Detection and Evaluation of bias-inducing Features in Machine learning

The cause-to-effect analysis can help us decompose all the likely causes of a problem, such as an undesirable business situation or unintended harm to the individual(s). This implies that we can identify how the problems are inherited, rank the causes to help prioritize fixes, simplify a complex problem and visualize them. In the context of machine learning (ML), one can use cause-to-effect analysis to understand the reason for the biased behavior of the system. For example, we can examine the root causes of biases by checking each feature for a potential cause of bias in the model. To approach this, one can apply small changes to a given feature or a pair of features in the data, following some guidelines and observing how it impacts the decision made by the model (i.e., model prediction). Therefore, we can use cause-to-effect analysis to identify the potential bias-inducing features, even when these features are originally are unknown. This is important since most current methods require a pre-identification of sensitive features for bias assessment and can actually miss other relevant bias-inducing features, which is why systematic identification of such features is necessary. Moreover, it often occurs that to achieve an equitable outcome, one has to take into account sensitive features in the model decision. Therefore, it should be up to the domain experts to decide based on their knowledge of the context of a decision whether bias induced by specific features is acceptable or not. In this study, we propose an approach for systematically identifying all bias-inducing features of a model to help support the decision-making of domain experts. We evaluated our technique using four well-known datasets to showcase how our contribution can help spearhead the standard procedure when developing, testing, maintaining, and deploying fair/equitable machine learning systems.

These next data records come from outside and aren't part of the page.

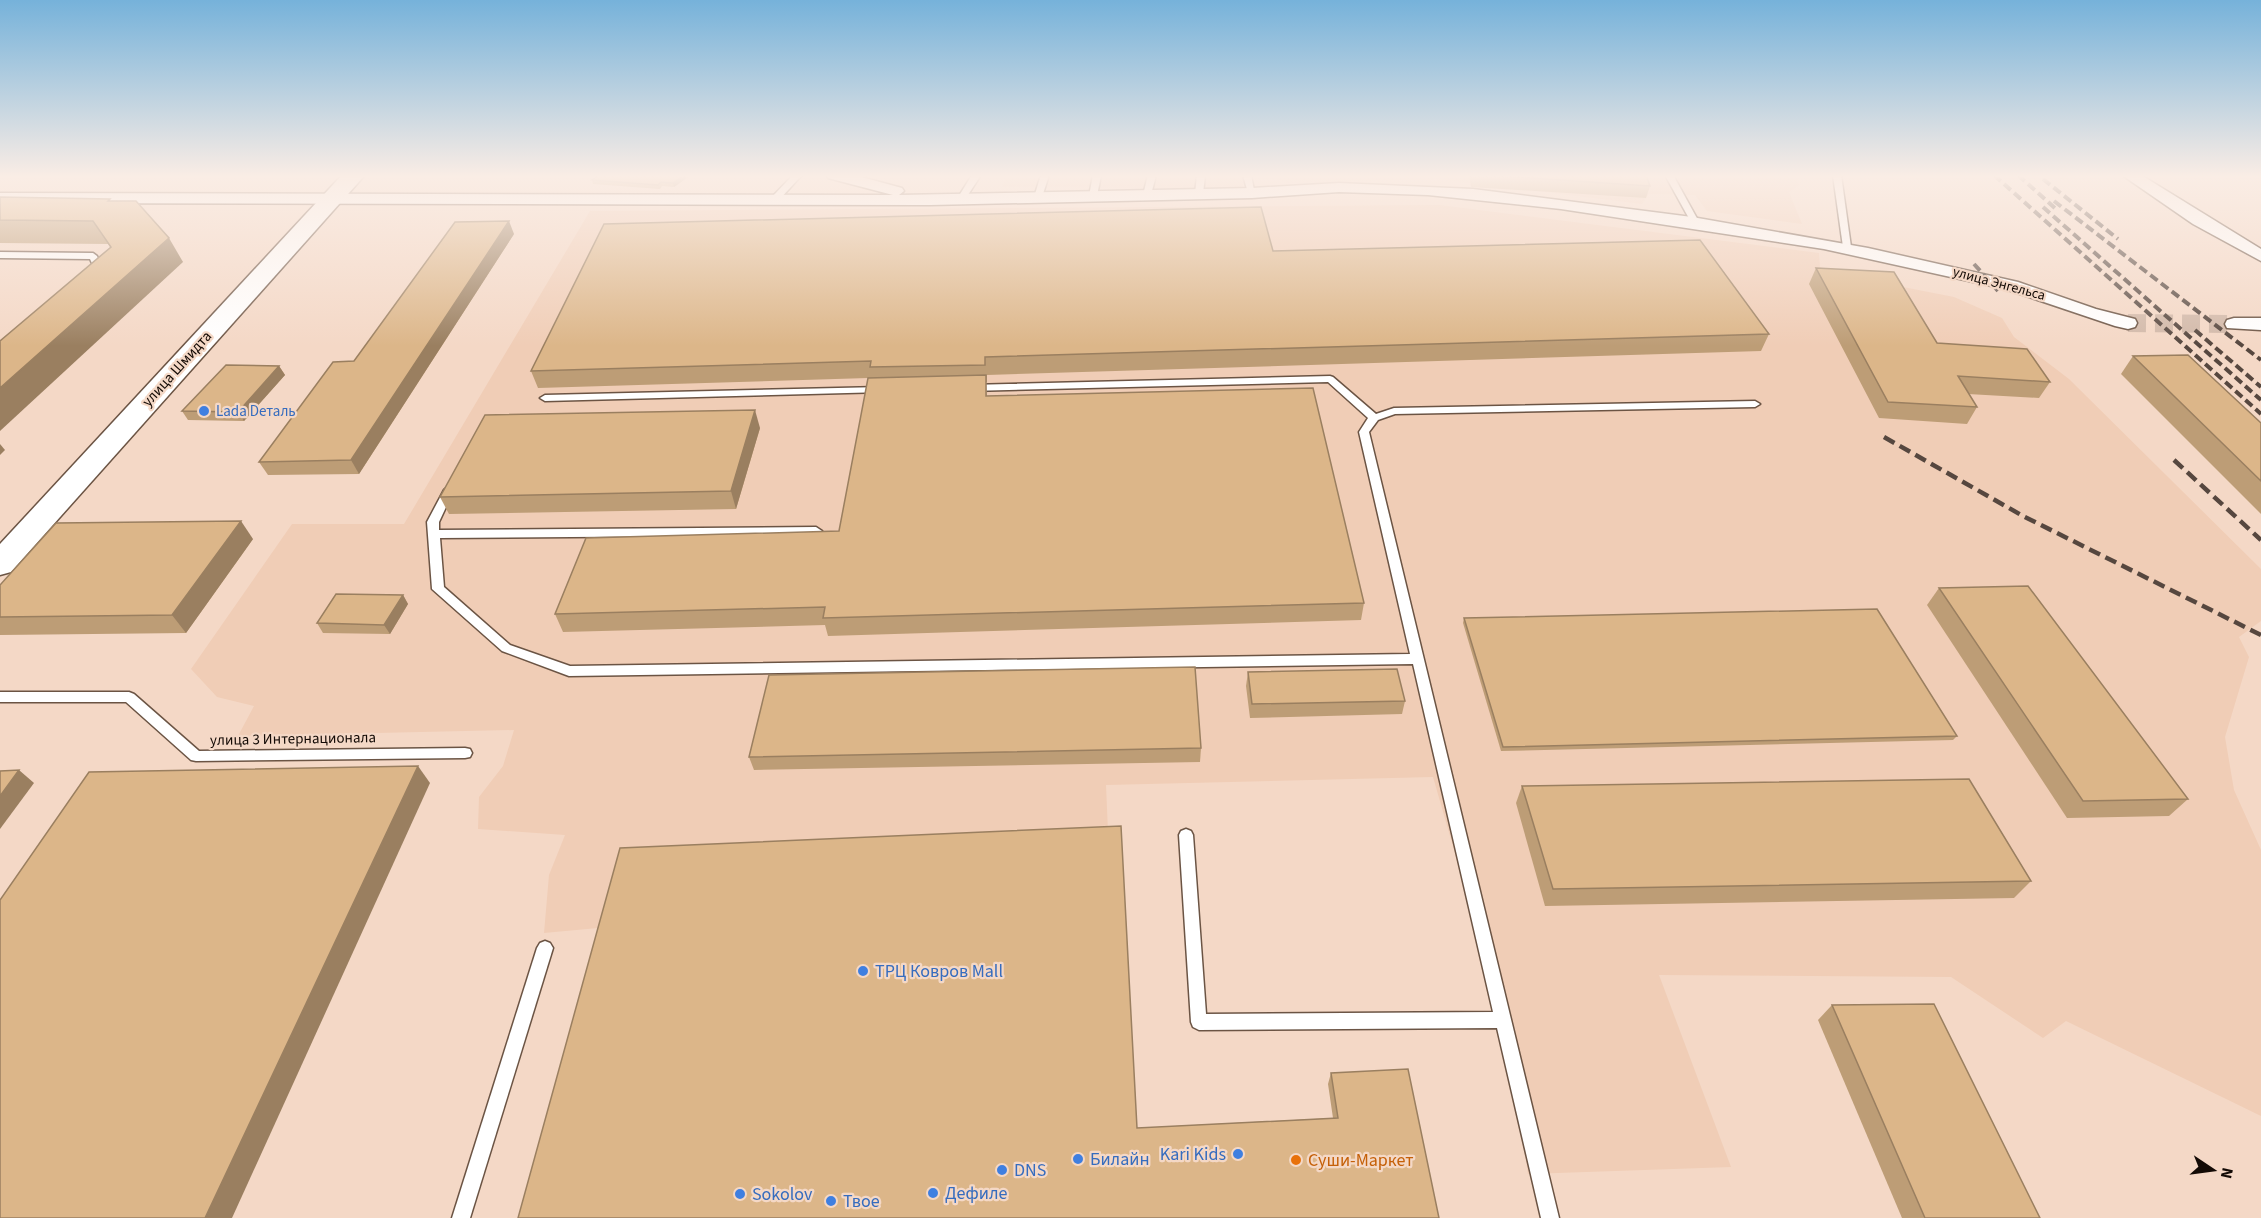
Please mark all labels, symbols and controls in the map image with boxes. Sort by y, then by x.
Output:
street label: улица Энгельса [1950,262,2048,306]
street label: улица Шмидта [137,327,217,411]
place label: Lada Dеталь [216,401,296,422]
marker: Lada Dеталь [197,404,211,418]
street label: улица 3 Интернационала [210,727,376,751]
place label: ТРЦ Ковров Mall [875,959,1003,984]
marker: ТРЦ Ковров Mall [856,964,870,978]
north arrow [2183,1140,2243,1200]
place label: Kari Kids [1160,1142,1226,1167]
place label: Билайн [1090,1147,1150,1172]
marker: Kari Kids [1231,1147,1245,1161]
place label: Суши-Маркет [1308,1148,1413,1173]
marker: Билайн [1071,1152,1085,1166]
marker: Суши-Маркет [1289,1153,1303,1167]
place label: DNS [1014,1158,1046,1183]
marker: DNS [995,1163,1009,1177]
text: N [2215,1165,2239,1181]
place label: Дефиле [945,1181,1007,1206]
place label: Sokolov [752,1182,813,1207]
marker: Дефиле [926,1186,940,1200]
marker: Sokolov [733,1187,747,1201]
place label: Твое [843,1189,880,1214]
marker: Твое [824,1194,838,1208]

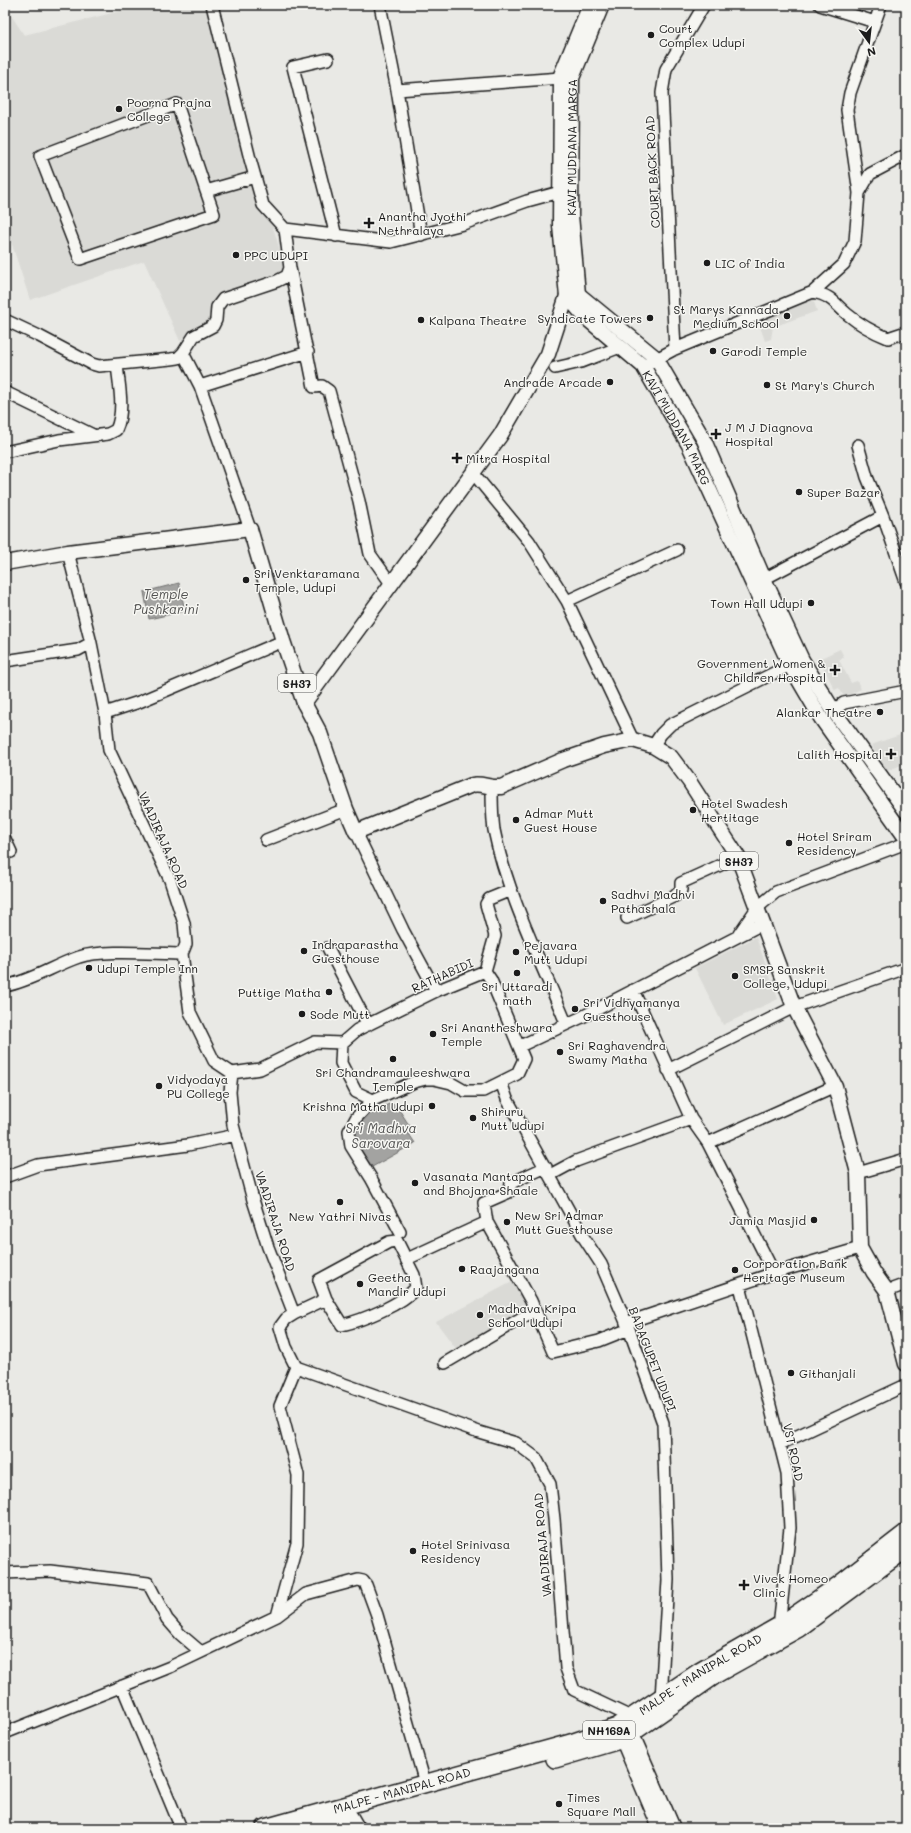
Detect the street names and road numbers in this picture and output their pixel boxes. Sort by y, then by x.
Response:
street label: KAVI MUDDANA MARGA [563,79,580,216]
street label: COURT BACK ROAD [641,115,663,229]
street label: KAVI MUDDANA MARG [639,367,714,488]
road number: SH37 [278,674,316,692]
street label: VAADIRAJA ROAD [135,789,193,891]
road number: SH37 [720,852,758,870]
street label: RATHABIDI [409,954,475,996]
street label: VAADIRAJA ROAD [252,1169,300,1273]
street label: BADAGUPET UDUPI [626,1304,680,1414]
street label: VST ROAD [780,1422,808,1482]
street label: VAADIRAJA ROAD [529,1492,555,1598]
street label: MALPE - MANIPAL ROAD [636,1630,764,1718]
road number: NH169A [583,1721,635,1739]
street label: MALPE - MANIPAL ROAD [331,1763,472,1817]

翻译：因果分析有助于分解问题的所有可能成因，例如不良商业情境或对个体造成的意外伤害。这意味着我们能够识别问题的继承方式、对成因排序以优先修复、简化复杂问题并实现可视化。在机器学习背景下，可利用因果分析理解系统偏置行为的成因。例如，通过检查每个特征是否为模型偏置的潜在诱因，可考察偏置的根本原因。为此，可依据特定准则对数据中的单个特征或特征对施加微小修改，观察其对模型决策（即模型预测）的影响。因此，即使这些特征原本未知，我们也能通过因果分析识别潜在的偏置诱发特征。这具有重要价值，因为现有大多数方法需要预先识别敏感特征进行偏置评估，可能遗漏其他相关偏置特征，故而系统化识别此类特征十分必要。此外，为实现公平结果，通常需要在模型决策中纳入敏感特征。因此，应由领域专家根据决策情境知识判断特定特征诱发的偏置是否可接受。本研究提出系统化识别模型所有偏置诱发特征的方法，以支持领域专家决策。我们采用四个经典数据集评估该技术，展示其如何推动公平/公正机器学习系统在开发、测试、维护与部署中的标准化流程。